» **Problem to solve**
Whenever a line of the records below contains the word "利根川水系直轄砂防事業", copy that line.

» **Stored data**
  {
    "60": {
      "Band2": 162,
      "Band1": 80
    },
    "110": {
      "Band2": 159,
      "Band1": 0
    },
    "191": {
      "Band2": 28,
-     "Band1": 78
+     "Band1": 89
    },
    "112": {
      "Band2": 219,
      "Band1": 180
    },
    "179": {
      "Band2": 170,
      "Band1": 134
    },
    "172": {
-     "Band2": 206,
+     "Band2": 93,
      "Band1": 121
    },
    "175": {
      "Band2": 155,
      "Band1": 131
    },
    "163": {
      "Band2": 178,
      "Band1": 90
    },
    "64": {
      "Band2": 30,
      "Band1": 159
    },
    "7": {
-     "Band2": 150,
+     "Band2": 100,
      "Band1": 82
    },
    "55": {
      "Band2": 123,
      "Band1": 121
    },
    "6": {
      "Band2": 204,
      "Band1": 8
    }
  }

==

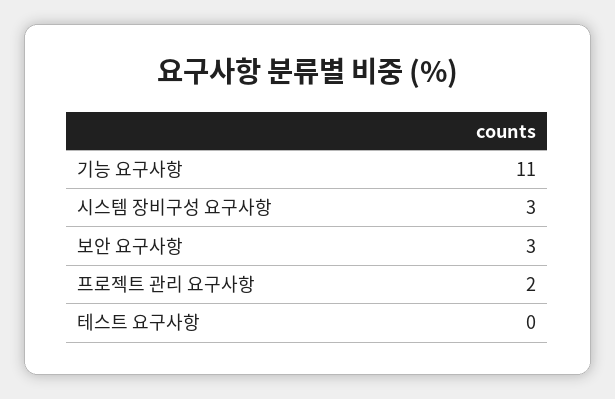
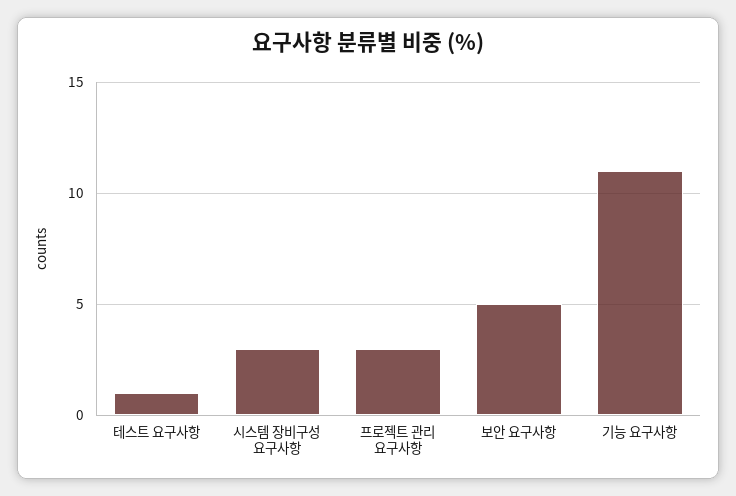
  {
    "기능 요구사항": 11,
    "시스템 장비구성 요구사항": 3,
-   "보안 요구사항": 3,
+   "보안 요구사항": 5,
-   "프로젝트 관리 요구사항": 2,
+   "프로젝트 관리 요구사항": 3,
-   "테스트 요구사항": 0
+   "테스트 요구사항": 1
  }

...

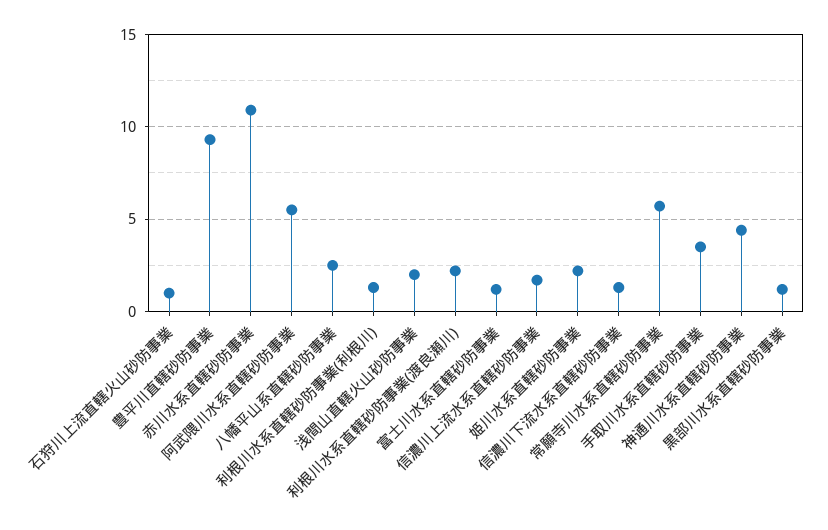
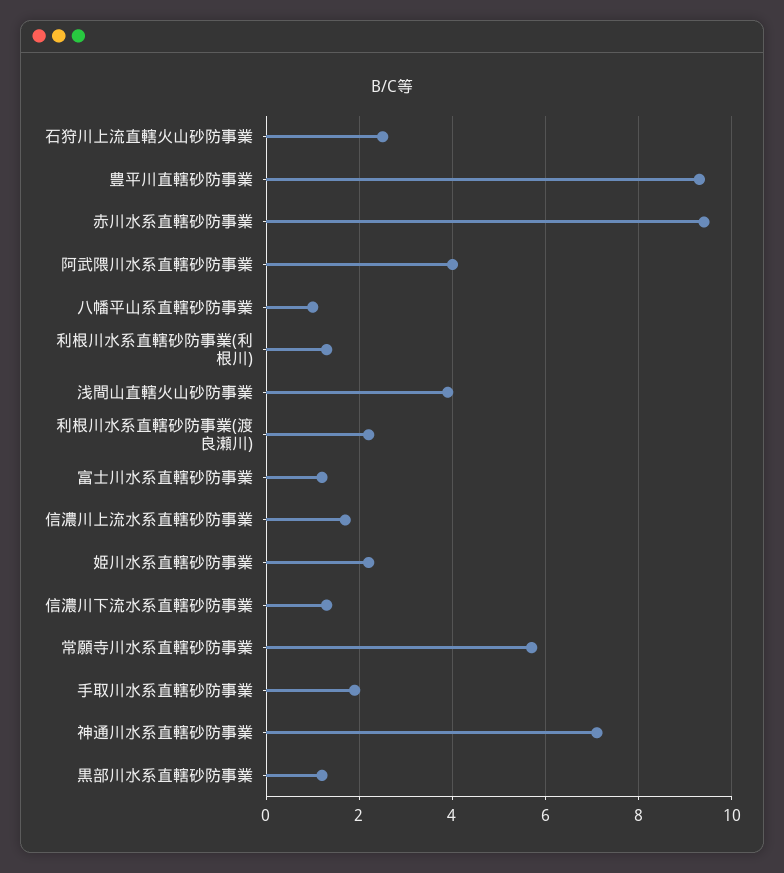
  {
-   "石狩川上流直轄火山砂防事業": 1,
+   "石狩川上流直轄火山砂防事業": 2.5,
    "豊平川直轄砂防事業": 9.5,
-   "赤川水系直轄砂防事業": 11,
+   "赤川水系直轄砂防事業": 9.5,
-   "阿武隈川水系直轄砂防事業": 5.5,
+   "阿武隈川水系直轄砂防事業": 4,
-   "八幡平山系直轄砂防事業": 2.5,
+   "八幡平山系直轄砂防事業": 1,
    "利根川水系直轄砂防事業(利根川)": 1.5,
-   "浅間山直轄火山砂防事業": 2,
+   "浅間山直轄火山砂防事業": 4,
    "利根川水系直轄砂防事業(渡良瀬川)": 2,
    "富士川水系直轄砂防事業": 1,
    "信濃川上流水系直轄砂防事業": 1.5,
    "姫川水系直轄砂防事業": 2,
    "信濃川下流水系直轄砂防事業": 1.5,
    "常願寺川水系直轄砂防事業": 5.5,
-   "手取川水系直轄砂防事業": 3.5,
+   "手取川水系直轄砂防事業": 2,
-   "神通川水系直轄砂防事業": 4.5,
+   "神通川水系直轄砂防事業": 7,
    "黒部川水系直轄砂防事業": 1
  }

» **Answer**
    "利根川水系直轄砂防事業(利根川)": 1.5,
    "利根川水系直轄砂防事業(渡良瀬川)": 2,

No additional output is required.